Given instruction :: Transcribe the lines from the one containing "pose: elev=53.4 azim=242.6" through the end of the records, inclusive, and reproduce them without any changes.

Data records
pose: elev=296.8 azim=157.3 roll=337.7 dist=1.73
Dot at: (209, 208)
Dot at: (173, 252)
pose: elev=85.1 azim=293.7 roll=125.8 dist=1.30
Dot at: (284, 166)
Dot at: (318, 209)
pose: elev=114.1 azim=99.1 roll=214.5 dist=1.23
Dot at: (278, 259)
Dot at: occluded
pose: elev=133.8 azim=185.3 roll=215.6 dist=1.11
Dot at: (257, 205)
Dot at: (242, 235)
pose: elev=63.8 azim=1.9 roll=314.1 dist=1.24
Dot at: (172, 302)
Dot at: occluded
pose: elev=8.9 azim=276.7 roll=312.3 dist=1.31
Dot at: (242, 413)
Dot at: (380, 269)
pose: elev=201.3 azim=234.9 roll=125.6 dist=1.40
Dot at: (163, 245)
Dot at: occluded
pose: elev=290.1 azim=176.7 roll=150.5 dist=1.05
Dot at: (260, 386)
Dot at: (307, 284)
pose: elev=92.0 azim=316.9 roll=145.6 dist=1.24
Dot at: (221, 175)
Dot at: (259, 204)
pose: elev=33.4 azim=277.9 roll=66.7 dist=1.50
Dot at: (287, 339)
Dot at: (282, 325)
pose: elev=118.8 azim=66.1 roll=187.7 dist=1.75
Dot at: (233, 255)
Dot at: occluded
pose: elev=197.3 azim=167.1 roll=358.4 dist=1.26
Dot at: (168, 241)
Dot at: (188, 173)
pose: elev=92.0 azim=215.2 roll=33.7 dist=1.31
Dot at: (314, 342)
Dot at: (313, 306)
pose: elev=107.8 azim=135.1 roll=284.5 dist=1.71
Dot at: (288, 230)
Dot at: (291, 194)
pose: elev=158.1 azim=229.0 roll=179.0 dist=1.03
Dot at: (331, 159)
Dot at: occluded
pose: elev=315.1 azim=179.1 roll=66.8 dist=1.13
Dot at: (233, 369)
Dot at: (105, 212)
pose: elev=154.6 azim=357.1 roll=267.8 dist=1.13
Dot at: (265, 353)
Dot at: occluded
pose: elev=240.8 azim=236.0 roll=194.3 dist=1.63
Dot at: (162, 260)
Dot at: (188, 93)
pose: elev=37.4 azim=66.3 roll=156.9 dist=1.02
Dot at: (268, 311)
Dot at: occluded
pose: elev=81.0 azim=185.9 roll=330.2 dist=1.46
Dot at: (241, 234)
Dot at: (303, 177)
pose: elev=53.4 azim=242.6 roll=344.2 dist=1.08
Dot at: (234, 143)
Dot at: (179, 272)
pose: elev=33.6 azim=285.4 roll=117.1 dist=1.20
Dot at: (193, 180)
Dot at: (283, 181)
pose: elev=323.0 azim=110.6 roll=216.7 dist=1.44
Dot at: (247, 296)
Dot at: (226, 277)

Completed task ::
pose: elev=53.4 azim=242.6 roll=344.2 dist=1.08
Dot at: (234, 143)
Dot at: (179, 272)
pose: elev=33.6 azim=285.4 roll=117.1 dist=1.20
Dot at: (193, 180)
Dot at: (283, 181)
pose: elev=323.0 azim=110.6 roll=216.7 dist=1.44
Dot at: (247, 296)
Dot at: (226, 277)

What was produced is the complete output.